Wolfe Creek Crater is situated on the edge of the Great Sandy Desert in northern Western Australia. It is the second largest crater on Earth from which meteorite fragments have been recovered (the largest is Meteor Crater in Arizona).
It was likely formed by a meteor about 15 metres in diameter, weighing around 14,000 tonnes.
The age of the impact is poorly understood and unpublished data suggests the impact could have occurred around 300,000 years ago.
However, according to a new study led by Dr Tim Barrows from the University of Portsmouth, the most likely age for the impact is 120,000 years ago.
In the study, published in the journal Meteoritics & Planetary Science, researchers from the University of Portsmouth, Australia and the USA calculated the new age of Wolfe Creek Crater using two geochronological dating techniques.
First, the researchers collected samples from around the crater rim and applied exposure dating, which estimates the length of time that a rock has been exposed at the Earth's surface to cosmic radiation.
They were also able to determine the age through optically stimulated luminescence, (a dating technique used to measure how long ago sediment was last exposed to sunlight) on sand buried after the impact.

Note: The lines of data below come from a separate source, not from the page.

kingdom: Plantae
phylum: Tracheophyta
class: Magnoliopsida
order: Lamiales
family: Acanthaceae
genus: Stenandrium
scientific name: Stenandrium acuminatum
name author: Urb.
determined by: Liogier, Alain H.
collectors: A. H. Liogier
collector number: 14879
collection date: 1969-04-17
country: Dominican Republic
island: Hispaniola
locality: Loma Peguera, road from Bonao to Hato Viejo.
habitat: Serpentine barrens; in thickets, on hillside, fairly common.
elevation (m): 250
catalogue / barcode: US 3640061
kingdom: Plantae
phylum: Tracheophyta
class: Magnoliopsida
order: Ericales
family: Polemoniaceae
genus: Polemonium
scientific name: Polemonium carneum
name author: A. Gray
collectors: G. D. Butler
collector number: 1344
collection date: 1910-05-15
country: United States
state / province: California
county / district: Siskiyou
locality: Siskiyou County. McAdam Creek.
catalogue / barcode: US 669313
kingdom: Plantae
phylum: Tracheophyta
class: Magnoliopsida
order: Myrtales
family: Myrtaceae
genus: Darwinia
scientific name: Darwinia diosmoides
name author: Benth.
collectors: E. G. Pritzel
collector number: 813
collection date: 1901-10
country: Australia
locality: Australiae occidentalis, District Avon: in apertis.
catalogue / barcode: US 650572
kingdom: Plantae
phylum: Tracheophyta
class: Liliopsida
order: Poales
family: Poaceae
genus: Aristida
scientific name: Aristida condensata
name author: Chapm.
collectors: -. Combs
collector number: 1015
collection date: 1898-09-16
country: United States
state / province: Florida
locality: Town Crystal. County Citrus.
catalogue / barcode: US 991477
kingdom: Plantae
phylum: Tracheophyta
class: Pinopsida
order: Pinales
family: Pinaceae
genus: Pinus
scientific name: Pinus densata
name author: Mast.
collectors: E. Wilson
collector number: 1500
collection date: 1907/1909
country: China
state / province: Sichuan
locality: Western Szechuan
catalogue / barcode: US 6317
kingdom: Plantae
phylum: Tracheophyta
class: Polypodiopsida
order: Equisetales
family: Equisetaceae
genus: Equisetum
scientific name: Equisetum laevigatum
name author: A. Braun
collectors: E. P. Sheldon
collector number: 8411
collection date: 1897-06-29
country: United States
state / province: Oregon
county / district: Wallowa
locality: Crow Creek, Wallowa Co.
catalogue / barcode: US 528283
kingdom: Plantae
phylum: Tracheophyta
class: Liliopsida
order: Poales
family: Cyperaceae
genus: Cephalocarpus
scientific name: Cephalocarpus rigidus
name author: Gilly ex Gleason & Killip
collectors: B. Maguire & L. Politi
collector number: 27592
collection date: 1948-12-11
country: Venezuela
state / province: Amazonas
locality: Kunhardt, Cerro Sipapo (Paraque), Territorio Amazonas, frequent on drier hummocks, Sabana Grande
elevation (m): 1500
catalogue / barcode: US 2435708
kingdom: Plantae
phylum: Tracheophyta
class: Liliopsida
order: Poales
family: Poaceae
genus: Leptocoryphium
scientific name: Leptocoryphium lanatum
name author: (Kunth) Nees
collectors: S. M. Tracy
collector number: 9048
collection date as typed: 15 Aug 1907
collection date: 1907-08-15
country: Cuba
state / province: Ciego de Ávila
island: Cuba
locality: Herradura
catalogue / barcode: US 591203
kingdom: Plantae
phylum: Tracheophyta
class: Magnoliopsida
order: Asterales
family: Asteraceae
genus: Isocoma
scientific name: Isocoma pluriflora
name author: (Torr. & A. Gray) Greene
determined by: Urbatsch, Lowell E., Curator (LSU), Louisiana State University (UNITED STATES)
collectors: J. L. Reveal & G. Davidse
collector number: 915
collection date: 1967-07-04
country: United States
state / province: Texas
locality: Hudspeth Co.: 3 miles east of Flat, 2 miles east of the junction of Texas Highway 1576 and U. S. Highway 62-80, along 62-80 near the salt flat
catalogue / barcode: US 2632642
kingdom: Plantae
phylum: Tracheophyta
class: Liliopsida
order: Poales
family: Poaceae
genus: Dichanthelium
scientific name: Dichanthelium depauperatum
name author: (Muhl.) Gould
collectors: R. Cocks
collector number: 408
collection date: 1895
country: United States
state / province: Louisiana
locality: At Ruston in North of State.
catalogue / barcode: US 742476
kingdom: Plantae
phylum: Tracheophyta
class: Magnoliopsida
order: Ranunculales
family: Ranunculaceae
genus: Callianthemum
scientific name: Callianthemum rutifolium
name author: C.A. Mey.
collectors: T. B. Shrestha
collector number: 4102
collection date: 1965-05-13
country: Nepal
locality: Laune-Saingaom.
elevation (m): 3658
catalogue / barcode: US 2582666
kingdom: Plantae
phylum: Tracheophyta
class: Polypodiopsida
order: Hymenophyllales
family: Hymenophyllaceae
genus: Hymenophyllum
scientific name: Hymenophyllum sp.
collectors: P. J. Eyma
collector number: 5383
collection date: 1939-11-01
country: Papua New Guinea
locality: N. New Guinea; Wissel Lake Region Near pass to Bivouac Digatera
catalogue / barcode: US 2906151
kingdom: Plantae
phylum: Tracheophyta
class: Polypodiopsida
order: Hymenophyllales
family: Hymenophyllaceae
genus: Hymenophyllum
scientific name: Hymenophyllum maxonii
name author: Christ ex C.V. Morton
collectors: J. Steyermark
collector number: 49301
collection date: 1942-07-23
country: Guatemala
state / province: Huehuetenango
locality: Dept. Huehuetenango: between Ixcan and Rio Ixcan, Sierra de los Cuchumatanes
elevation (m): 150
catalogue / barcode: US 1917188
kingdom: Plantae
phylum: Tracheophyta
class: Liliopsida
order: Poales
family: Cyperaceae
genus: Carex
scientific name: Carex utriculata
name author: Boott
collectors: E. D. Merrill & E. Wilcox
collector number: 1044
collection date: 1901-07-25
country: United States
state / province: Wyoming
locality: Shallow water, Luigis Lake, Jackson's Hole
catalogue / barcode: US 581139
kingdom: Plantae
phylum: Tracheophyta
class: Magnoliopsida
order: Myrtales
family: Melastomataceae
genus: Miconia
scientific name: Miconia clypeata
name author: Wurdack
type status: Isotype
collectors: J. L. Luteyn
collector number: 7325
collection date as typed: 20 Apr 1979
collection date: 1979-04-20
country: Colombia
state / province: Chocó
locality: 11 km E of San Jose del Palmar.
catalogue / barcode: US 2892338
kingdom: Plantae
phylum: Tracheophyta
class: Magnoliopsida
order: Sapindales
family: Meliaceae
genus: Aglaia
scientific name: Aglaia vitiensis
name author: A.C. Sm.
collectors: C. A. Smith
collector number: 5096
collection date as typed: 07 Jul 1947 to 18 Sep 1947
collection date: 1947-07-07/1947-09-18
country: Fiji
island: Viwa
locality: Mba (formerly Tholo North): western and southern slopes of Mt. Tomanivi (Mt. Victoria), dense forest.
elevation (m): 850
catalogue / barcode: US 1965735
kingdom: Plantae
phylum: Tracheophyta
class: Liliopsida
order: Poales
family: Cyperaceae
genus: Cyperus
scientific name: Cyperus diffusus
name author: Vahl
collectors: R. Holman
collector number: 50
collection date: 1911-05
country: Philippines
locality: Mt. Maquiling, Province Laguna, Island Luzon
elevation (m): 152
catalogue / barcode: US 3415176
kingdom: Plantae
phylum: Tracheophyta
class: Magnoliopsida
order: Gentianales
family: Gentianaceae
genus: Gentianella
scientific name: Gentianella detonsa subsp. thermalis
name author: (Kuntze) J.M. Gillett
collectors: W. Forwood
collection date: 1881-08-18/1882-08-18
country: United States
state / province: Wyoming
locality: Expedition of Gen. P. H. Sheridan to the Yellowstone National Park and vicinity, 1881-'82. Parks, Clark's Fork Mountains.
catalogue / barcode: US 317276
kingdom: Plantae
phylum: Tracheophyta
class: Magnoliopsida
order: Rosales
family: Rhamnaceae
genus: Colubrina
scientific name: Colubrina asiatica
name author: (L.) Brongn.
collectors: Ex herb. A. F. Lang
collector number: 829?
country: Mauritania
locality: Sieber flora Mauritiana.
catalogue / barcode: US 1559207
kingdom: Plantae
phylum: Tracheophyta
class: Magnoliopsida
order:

The researchers were able to produce a new topographic survey of the crater using aerial photos by Ted Brattstrom, a school teacher from Hawaii. He flew over the crater in a light aircraft in 2007 and took pictures of the crater from all directions.
The resulting 3D model was used to create a digital elevation model of the crater. The researchers calculate that the maximum width of the crater is 946 metres in a NE-SW direction, reflecting the direction of the impact. The average diameter is 892 metres.
They also predict a crater depth of 178 metres and that it is filled by about 120 metres of sediment, mostly sand blown in from the desert.
Wolfe Creek Crater is one of seven sets of impact craters in Australia dating to within the last 120,000 years. From this, the researchers were able to calculate as to how often these crater-producing events occur.
Dr Barrows said: “Although the rate is only one large meteor hitting Australia every 17,000 years, it isn’t that simple. The craters are only found in the arid parts of Australia.
“Elsewhere, the craters are destroyed by geomorphic activity like river migration or slope processes in the mountains. Since Australia has an excellent preservation record with dated craters within the arid zone, we can estimate a rate for the whole Earth. Taking into account that arid Australia is only about one per cent of the surface, the rate increases to one hitting the Earth every 180 years or so. There have been two big objects hitting the atmosphere in the last century – Tunguska in 1908 and Chelyabinsk in 2013.
“This is a minimum estimate because some smaller impacts were probably covered by sand during the last ice age. The number of large objects the atmosphere is probably 20 times this number because stony meteorites are far more common but not as many survive the fiery journey through the atmosphere or effectively make craters. Our results give us a better idea of how frequent these events are.”
Using the same geochronological dating techniques, the researchers were also able to recalculate the age Meteor Crater. They found it is likely to be 61,000 years old, over 10,000 years older than previously thought.